The Continuum caught up with the series' head writer, Greg Johnson, to talk about the show.

The Continuum: Is this a sequel to the Hulk vs. movie?

Johnson: Mainly in spirit. This episode in Wolverine and the X-Men is about a rematch between Wolverine and the Hulk. We indicate that they've tangled once before, and even the Hulk remembers it. In the Hulk vs. movie, that throw-down is representative of the first time they met. But there are some details that don't quite match up exactly between the two, so calling it a sequel might not be totally accurate.

As Hulk remembers Wolverine, we do show a quick glimpse of Wolverine wearing the uniform he wore in Hulk #181, which is pretty cool. Regardless of how much connective tissue there is between them, this episode is a lot of fun as a stand-alone story, and credit goes to writer Chris Yost for that.

The Continuum: You have a long history with the Hulk.... what do you like about the character?

Johnson: Much of my experiences writing for Hulk has been under the control of a network's specific vision for the show, and their BS&P parameters. The first season of the series for UPN had the benefit of having Tom Tataranowicz and Rick Ungar overseeing production. We got to push the boundaries in those first 13 episodes, telling some darker stories, and exploring what kind of aftermath a more savage Hulk would leave behind. In the second season, however, UPN brought in a new team to produce it, and it became a different kind of series with a more light-hearted mandate. Let's just say it wasn't my favorite version of the Hulk. The odd thing is, the second season had higher ratings.

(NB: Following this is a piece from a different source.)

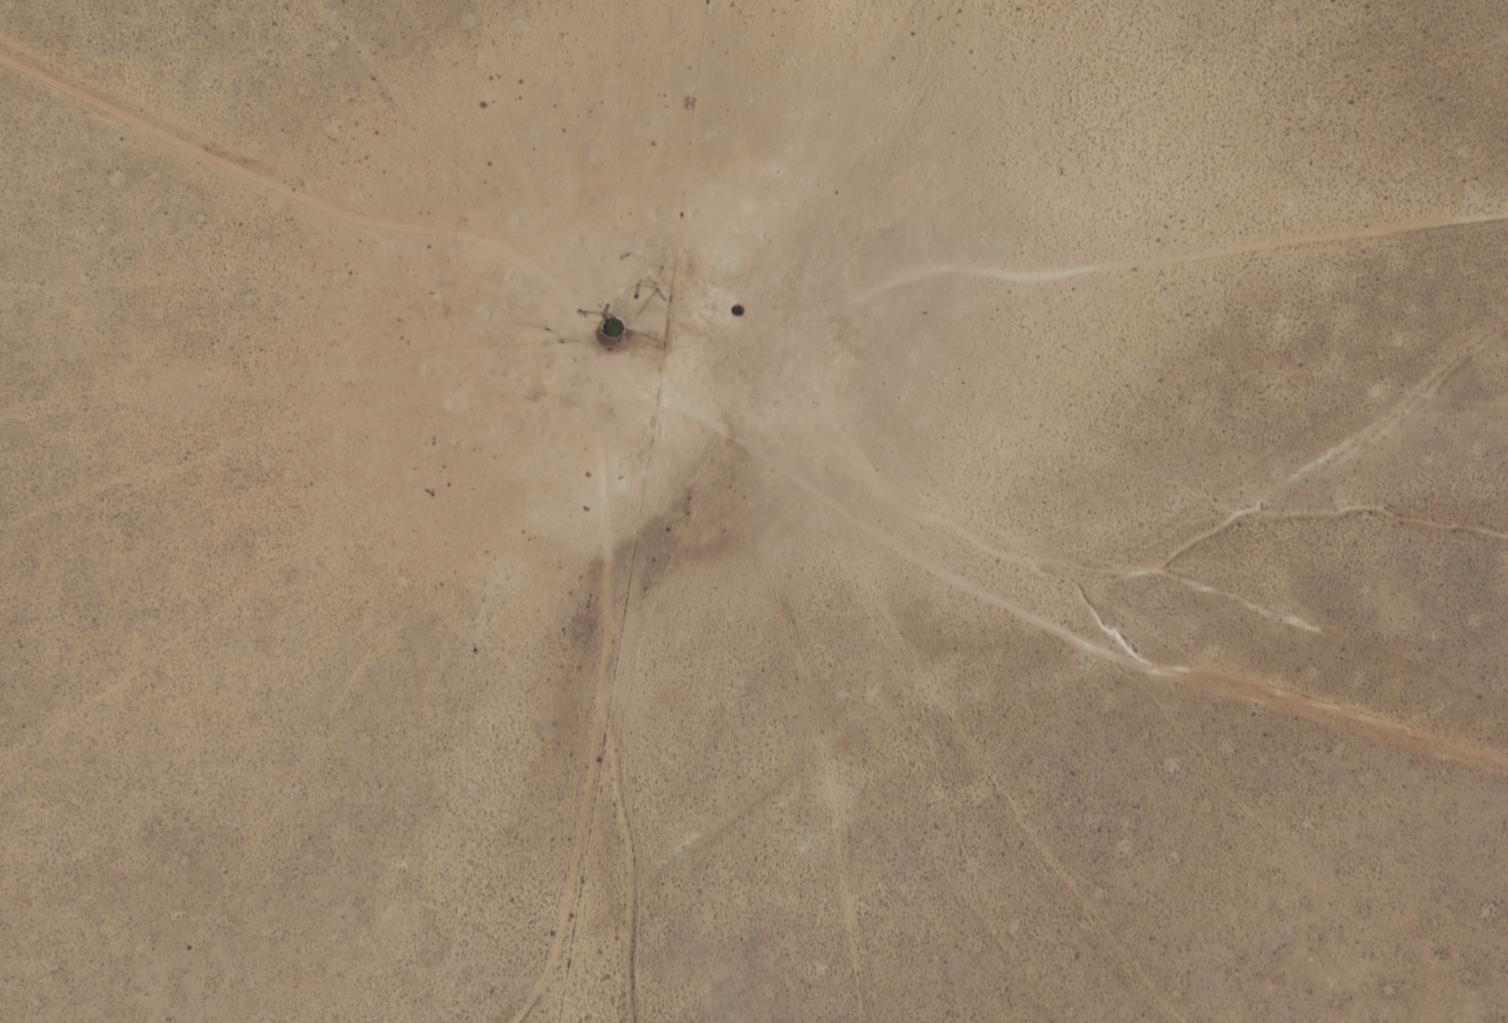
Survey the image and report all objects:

So to answer your question, I like the darker, more violent aspects of the character and what his rampages do to the people around him. When he's softened up too much, and given too much sympathy, he's less interesting in my opinion. I personally think Hulk is at his best as a real force of destruction like he was in Ultimate Avengers.

The Continuum: Will there be other Marvel Universe characters that aren't normally associated with the X-Men showing up in the series?

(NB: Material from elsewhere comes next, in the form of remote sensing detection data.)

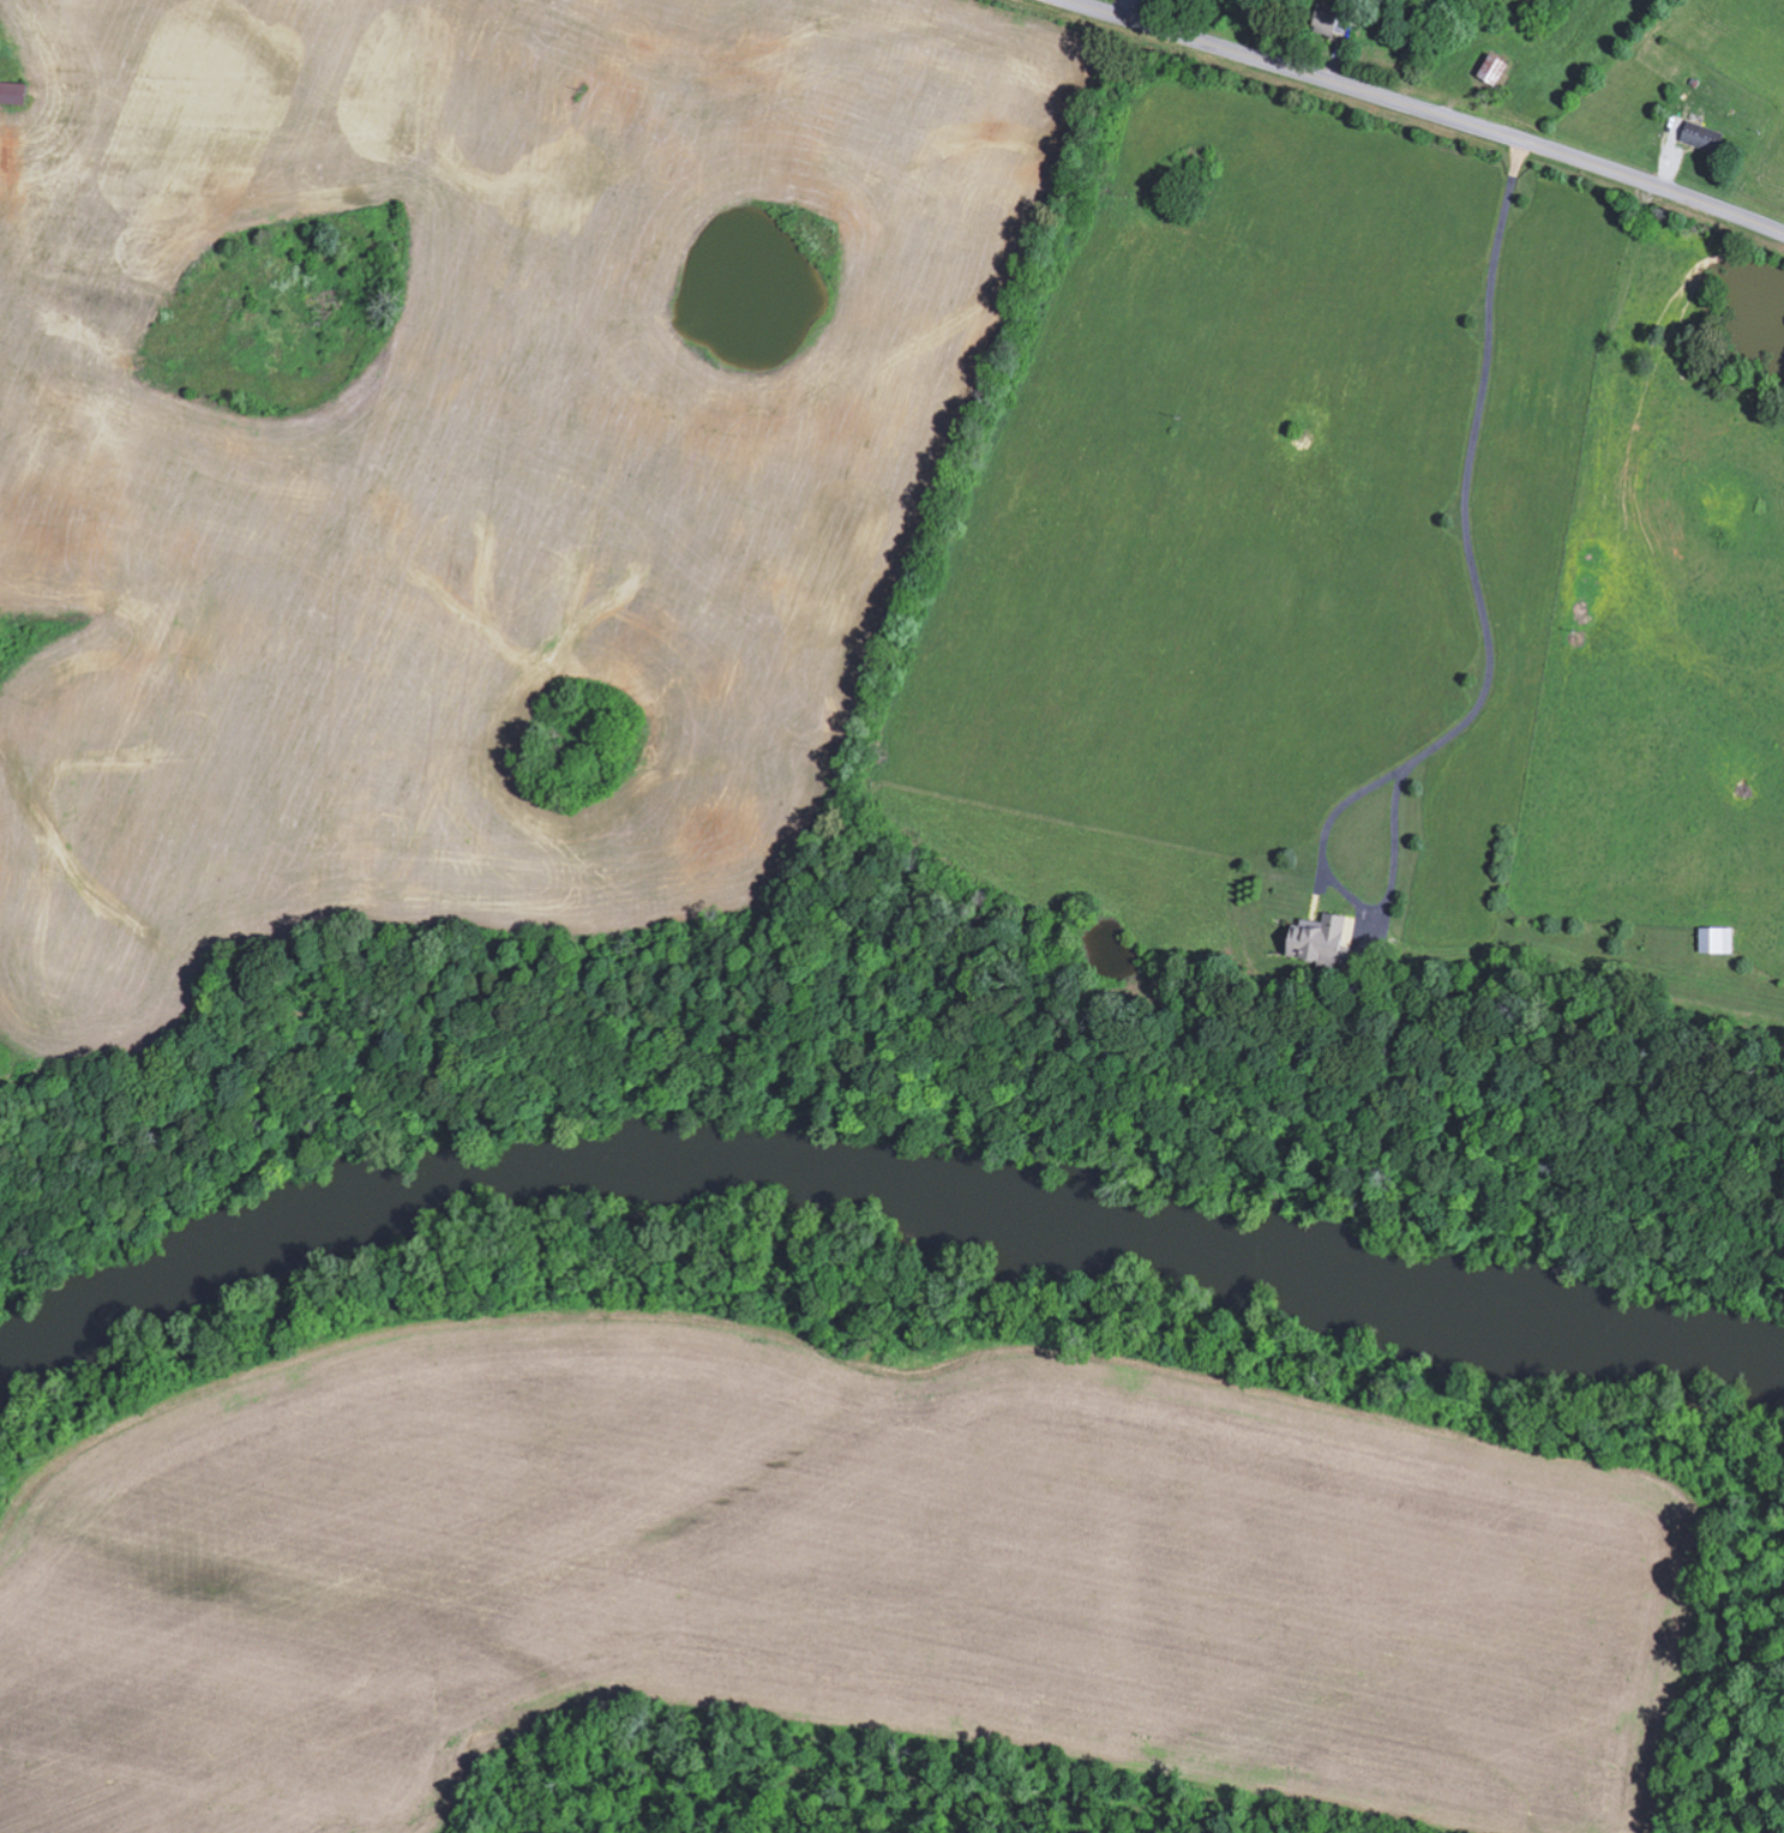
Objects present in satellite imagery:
road: (1125, 8)
building: (1331, 17)
building: (1492, 68)
road: (1426, 111)
building: (1701, 136)
road: (1487, 648)
building: (1319, 939)
building: (1715, 940)
river: (879, 1205)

Johnson: Not in the first season. That's mainly because the X-Men really need to occupy a world without other super-powered beings to make mutant persecution believable. There are characters that would not violate this human/mutant rule, but we just didn't find the opportunities to use them in meaningful ways within our particular season continuity.

The Continuum: Can you say anything about how the next 26 are coming along?

Johnson: It's going well. We're still in the early stages, but Marvel's Joshua Fine and I spent a LOT of time orchestrating the season arc. It's going to be one very exciting journey.